* **Task item**
The expected response is the complete listing below, restated exactly, with its pictures omitted.

* **Provided material**
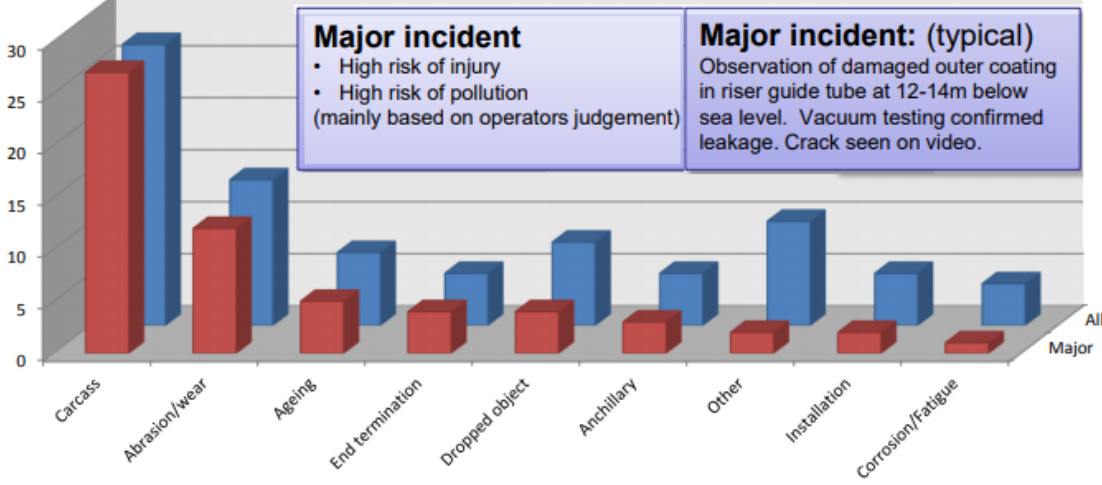
Figure 6. Flexible riser incidents as reported from CODAM to PSA Norway for 1995–2013 data (Source: PSA, in public domain).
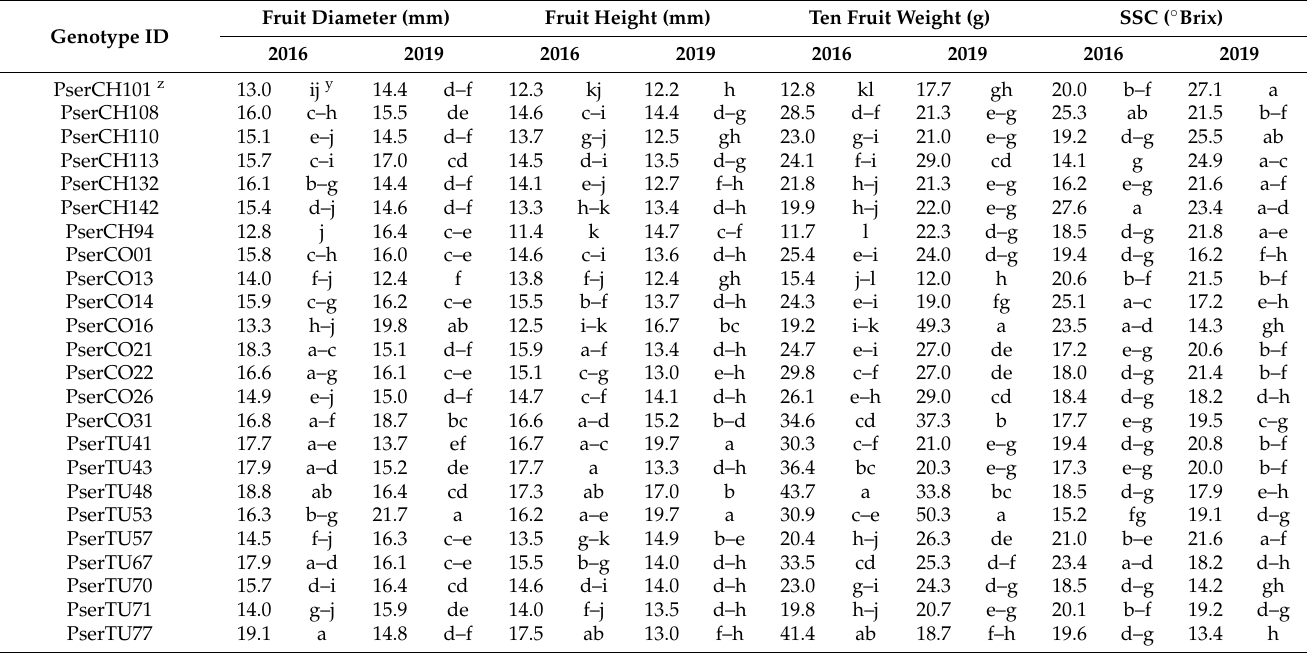
z Genotype: first letter represents the genus (P = Prunus ), next three letters represent the species (ser = serotina ), and the following letters represent the province of origin in Ecuador and collection number (CH101—Chimborazo collection 101). y Different letters within a column indicate significant difference between genotypes, using LSD test at p ≤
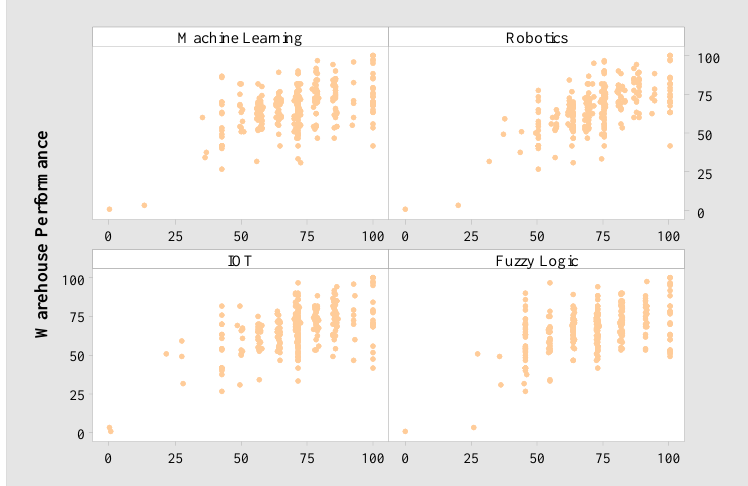
Source : Sample Survey, 2022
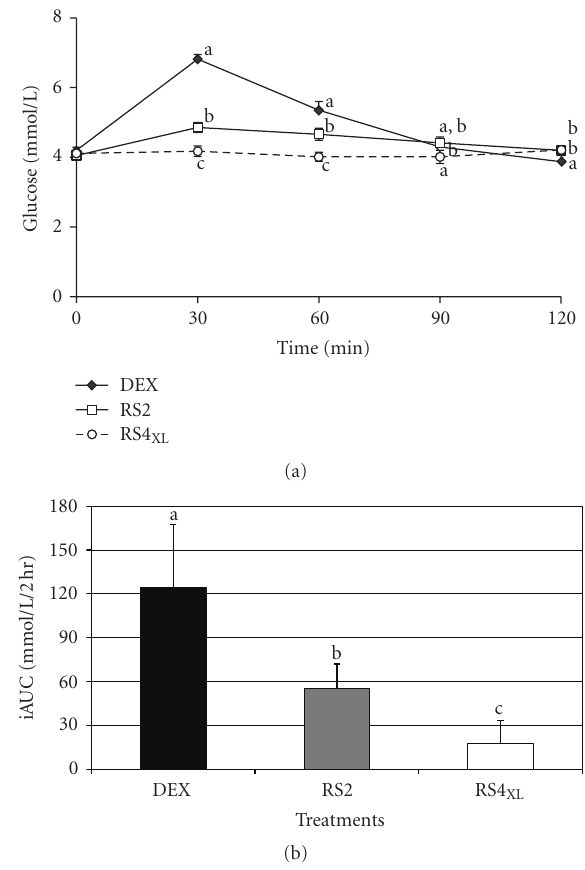
Figure 1: The glucose responses to 30g of carbohydrate from three treatments (DEX, RS2 and RS4 XL ). Panel (a) depicts the glucose changes over time, while panel (b) depicts the incremental area under the glucose curve. Data presented are mean ± SE; significance was set at P < . 05; and, di ff erent letters indicate di ff erence between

* **Completed task**
Figure 6. Flexible riser incidents as reported from CODAM to PSA Norway for 1995–2013 data (Source: PSA, in public domain).
z Genotype: first letter represents the genus (P = Prunus ), next three letters represent the species (ser = serotina ), and the following letters represent the province of origin in Ecuador and collection number (CH101—Chimborazo collection 101). y Different letters within a column indicate significant difference between genotypes, using LSD test at p ≤
Source : Sample Survey, 2022
Figure 1: The glucose responses to 30g of carbohydrate from three treatments (DEX, RS2 and RS4 XL ). Panel (a) depicts the glucose changes over time, while panel (b) depicts the incremental area under the glucose curve. Data presented are mean ± SE; significance was set at P < . 05; and, di ff erent letters indicate di ff erence between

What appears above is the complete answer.